A new strain of stem rust was identified on a wheat farm in Uganda in 1999.

"It didn't draw a lot of attention, frankly," said Marty Carson, research leader at the Cereal Disease Laboratory, part of the U.S. Department of Agriculture. "There's very little wheat grown in Uganda."

East Africa is a natural hot spot for stem rust. Weather conditions allow farmers to grow wheat year-round, so rust spores can always find a susceptible host. Some of the wheat is grown as high as 7,000 feet above sea level, where intense solar radiation helps the fungus mutate.

The highlands are also home to barberry bushes, the only plant on which stem rust is known to reproduce through sexual recombination. That genetic shuffling provides a golden opportunity for the fungus to evolve into a deadly strain.

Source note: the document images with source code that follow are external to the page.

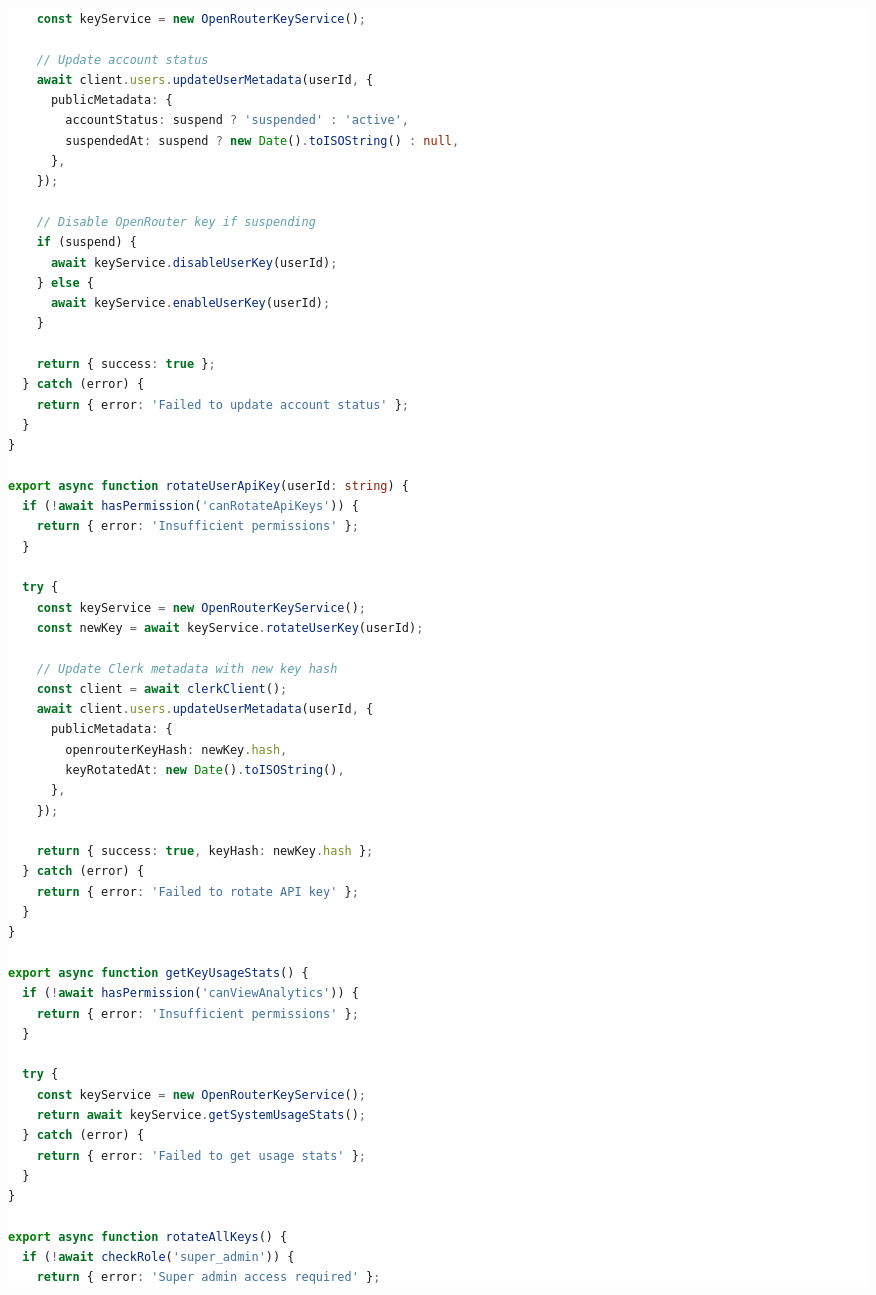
 ```typescript
    const keyService = new OpenRouterKeyService();

    // Update account status
    await client.users.updateUserMetadata(userId, {
      publicMetadata: {
        accountStatus: suspend ? 'suspended' : 'active',
        suspendedAt: suspend ? new Date().toISOString() : null,
      },
    });

    // Disable OpenRouter key if suspending
    if (suspend) {
      await keyService.disableUserKey(userId);
    } else {
      await keyService.enableUserKey(userId);
    }

    return { success: true };
  } catch (error) {
    return { error: 'Failed to update account status' };
  }
}

export async function rotateUserApiKey(userId: string) {
  if (!await hasPermission('canRotateApiKeys')) {
    return { error: 'Insufficient permissions' };
  }

  try {
    const keyService = new OpenRouterKeyService();
    const newKey = await keyService.rotateUserKey(userId);

    // Update Clerk metadata with new key hash
    const client = await clerkClient();
    await client.users.updateUserMetadata(userId, {
      publicMetadata: {
        openrouterKeyHash: newKey.hash,
        keyRotatedAt: new Date().toISOString(),
      },
    });

    return { success: true, keyHash: newKey.hash };
  } catch (error) {
    return { error: 'Failed to rotate API key' };
  }
}

export async function getKeyUsageStats() {
  if (!await hasPermission('canViewAnalytics')) {
    return { error: 'Insufficient permissions' };
  }

  try {
    const keyService = new OpenRouterKeyService();
    return await keyService.getSystemUsageStats();
  } catch (error) {
    return { error: 'Failed to get usage stats' };
  }
}

export async function rotateAllKeys() {
  if (!await checkRole('super_admin')) {
    return { error: 'Super admin access required' };
```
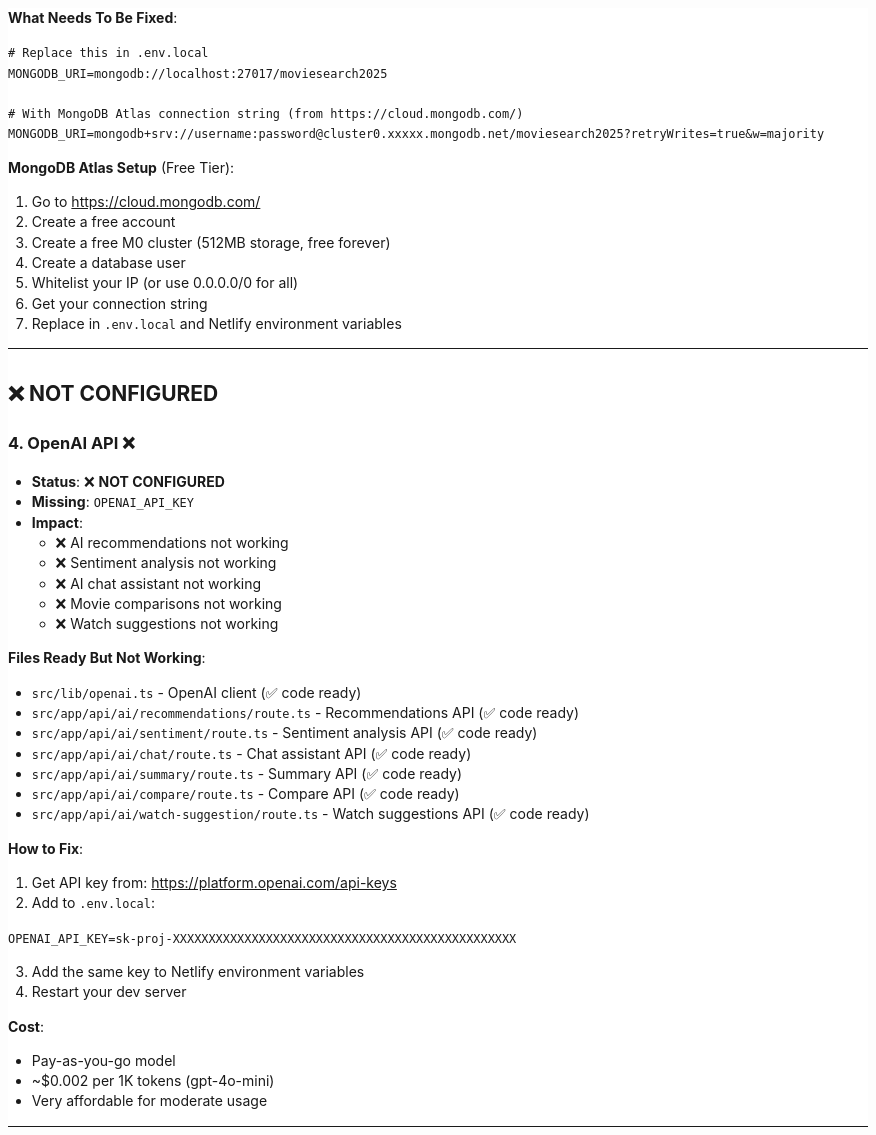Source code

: **What Needs To Be Fixed**:
```env
# Replace this in .env.local
MONGODB_URI=mongodb://localhost:27017/moviesearch2025

# With MongoDB Atlas connection string (from https://cloud.mongodb.com/)
MONGODB_URI=mongodb+srv://username:password@cluster0.xxxxx.mongodb.net/moviesearch2025?retryWrites=true&w=majority
```

**MongoDB Atlas Setup** (Free Tier):
1. Go to https://cloud.mongodb.com/
2. Create a free account
3. Create a free M0 cluster (512MB storage, free forever)
4. Create a database user
5. Whitelist your IP (or use 0.0.0.0/0 for all)
6. Get your connection string
7. Replace in `.env.local` and Netlify environment variables

---

## ❌ **NOT CONFIGURED**

### 4. **OpenAI API** ❌
- **Status**: ❌ **NOT CONFIGURED**
- **Missing**: `OPENAI_API_KEY`
- **Impact**: 
  - ❌ AI recommendations not working
  - ❌ Sentiment analysis not working
  - ❌ AI chat assistant not working
  - ❌ Movie comparisons not working
  - ❌ Watch suggestions not working

**Files Ready But Not Working**:
- `src/lib/openai.ts` - OpenAI client (✅ code ready)
- `src/app/api/ai/recommendations/route.ts` - Recommendations API (✅ code ready)
- `src/app/api/ai/sentiment/route.ts` - Sentiment analysis API (✅ code ready)
- `src/app/api/ai/chat/route.ts` - Chat assistant API (✅ code ready)
- `src/app/api/ai/summary/route.ts` - Summary API (✅ code ready)
- `src/app/api/ai/compare/route.ts` - Compare API (✅ code ready)
- `src/app/api/ai/watch-suggestion/route.ts` - Watch suggestions API (✅ code ready)

**How to Fix**:
1. Get API key from: https://platform.openai.com/api-keys
2. Add to `.env.local`:
```env
OPENAI_API_KEY=sk-proj-XXXXXXXXXXXXXXXXXXXXXXXXXXXXXXXXXXXXXXXXXXXXXXXX
```
3. Add the same key to Netlify environment variables
4. Restart your dev server

**Cost**: 
- Pay-as-you-go model
- ~$0.002 per 1K tokens (gpt-4o-mini)
- Very affordable for moderate usage

---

Within a few years, Ug99 -- named for the country and year it was identified -- had devastated farms in neighboring Kenya, where much of the wheat is grown on large-scale farms that have so far been able to absorb the blow. Then it moved north to Ethiopia, Sudan and Yemen, putting more small farms at risk. Those that can afford it are trying to make do with fungicides, but that's too cumbersome and expensive to be a long-term solution, Ward said.


To make matters worse, the fungus is becoming more virulent as it spreads. Scientists discovered a Ug99 variant in 2006 that can defeat Sr24, a resistance gene that protects Great Plains wheat.

Last year, another variant was found with immunity to Sr36, a gene that safeguards Eastern wheat.

Should those variants make their way to U.S. fields any time soon, scientists would be hard-pressed to protect American wheat crops.